→ **Selected extract**:
When you call 9-1-1 a professionally-trained person (dispatcher) answers the phone. The dispatcher asks what the emergency is and sends help to you, such as the police, fire department, ambulance, or highway patrol. If you are not sure whether there is a real emergency, it is better to be safe and call 9-1-1.

You can call 9-1-1 anytime there is an emergency from telephones in California and many parts of the United States. The call is free from all telephones, including pay phones. You can also make 9-1-1 calls on cell phones that are charged, but have no account.

What Happens When I Call 9-1-1?

When you dial 9-1-1 in California the dispatcher can, in most cases, see the address and number of the phone you are calling from on a special viewing screen. The dispatcher will still ask for the location, in case you are calling from a different place than the emergency. By looking at the address on the viewing screen, the dispatcher can begin to send help to you while you are answering questions.

The dispatcher will obtain information about the emergency in a specific order. This allows the dispatcher to make quick decisions necessary to provide an immediate response. Some of the questions the dispatcher may ask are:

  • What is the emergency?
  • Is it occurring now?
  • Where is it occurring?
  • Address where the emergency is occurring
  • Your name and phone number for contact
  • Can you see what is happening right now?

→ **Tasks**:
1: Name each kind of help that the passage on calling 9-1-1 says the dispatcher may send.
2: Reproduce the passage on calling 9-1-1 word for word, starting at "When you dial" and ending at "it occurring now?".

→ **Information shown**:
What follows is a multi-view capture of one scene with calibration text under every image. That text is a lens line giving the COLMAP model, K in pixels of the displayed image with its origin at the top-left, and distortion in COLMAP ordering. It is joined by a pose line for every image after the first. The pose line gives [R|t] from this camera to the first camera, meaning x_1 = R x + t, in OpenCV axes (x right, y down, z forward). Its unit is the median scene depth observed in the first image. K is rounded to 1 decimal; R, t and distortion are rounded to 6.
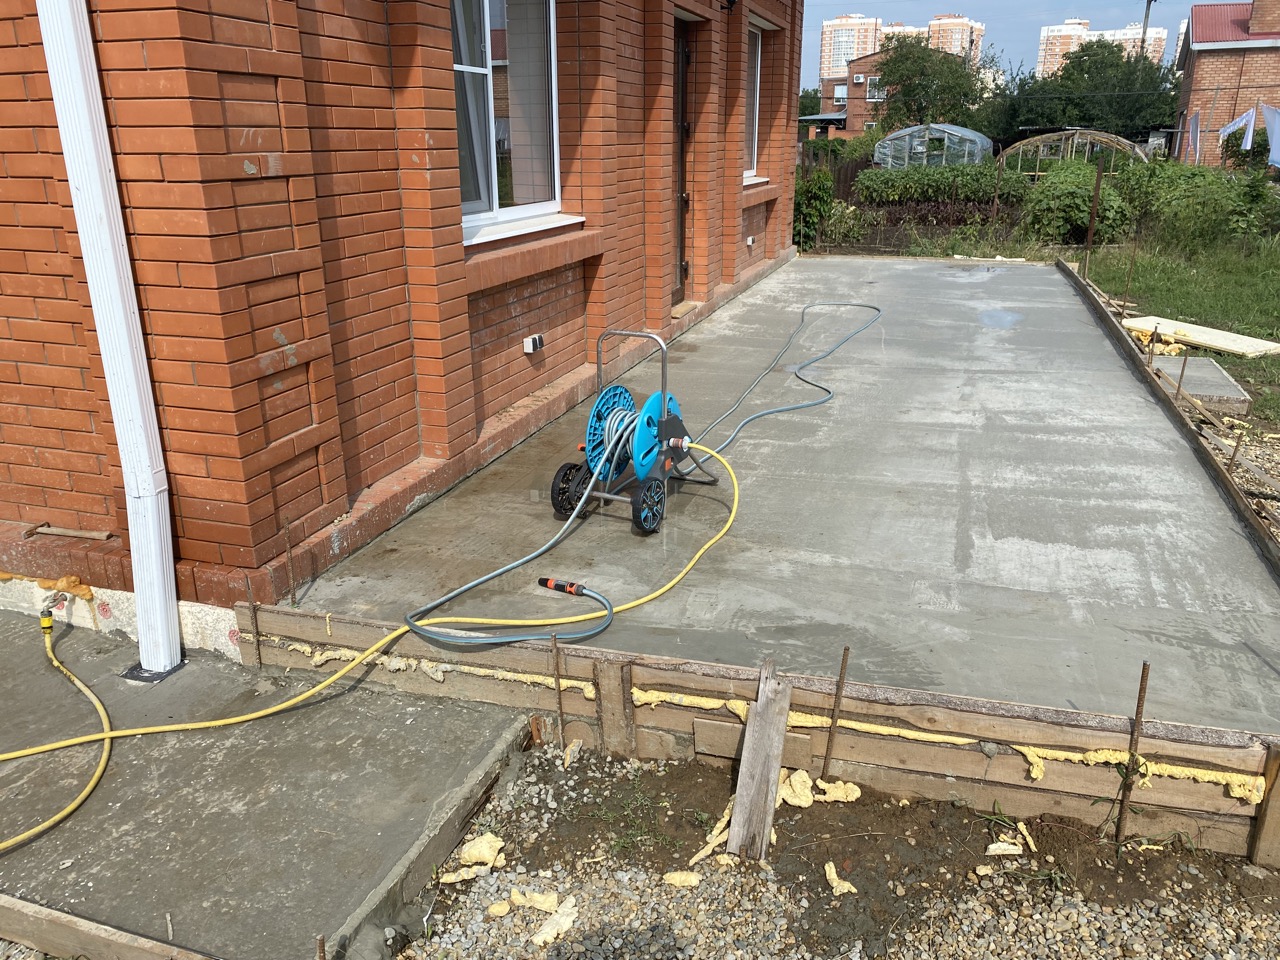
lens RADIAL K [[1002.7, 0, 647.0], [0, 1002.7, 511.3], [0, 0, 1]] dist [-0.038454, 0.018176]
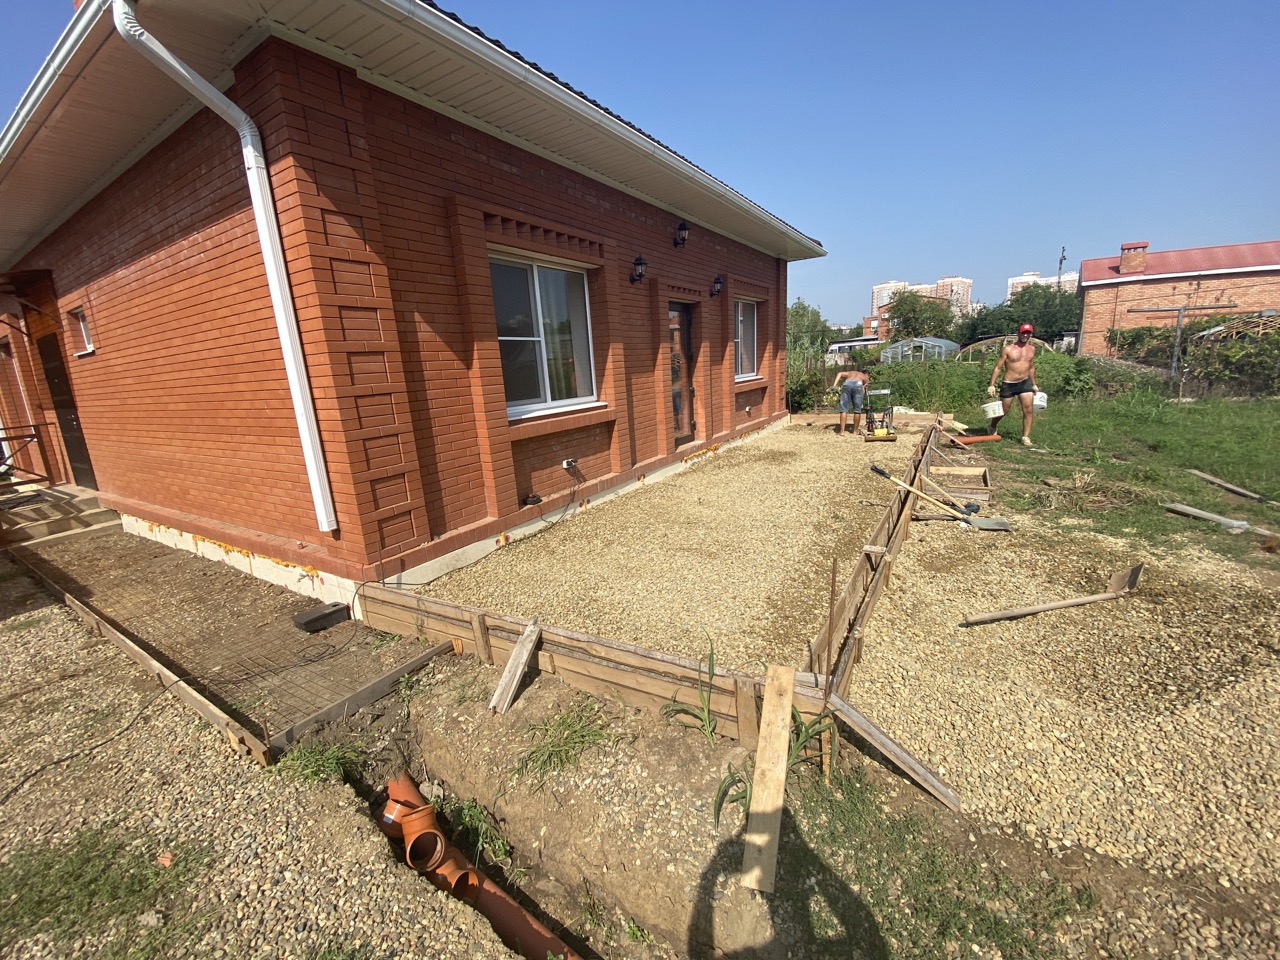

→ **Expected outputs**:
1: The police, the fire department, an ambulance, and the highway patrol.

2:
When you dial 9-1-1 in California the dispatcher can, in most cases, see the address and number of the phone you are calling from on a special viewing screen. The dispatcher will still ask for the location, in case you are calling from a different place than the emergency. By looking at the address on the viewing screen, the dispatcher can begin to send help to you while you are answering questions.

The dispatcher will obtain information about the emergency in a specific order. This allows the dispatcher to make quick decisions necessary to provide an immediate response. Some of the questions the dispatcher may ask are:

  • What is the emergency?
  • Is it occurring now?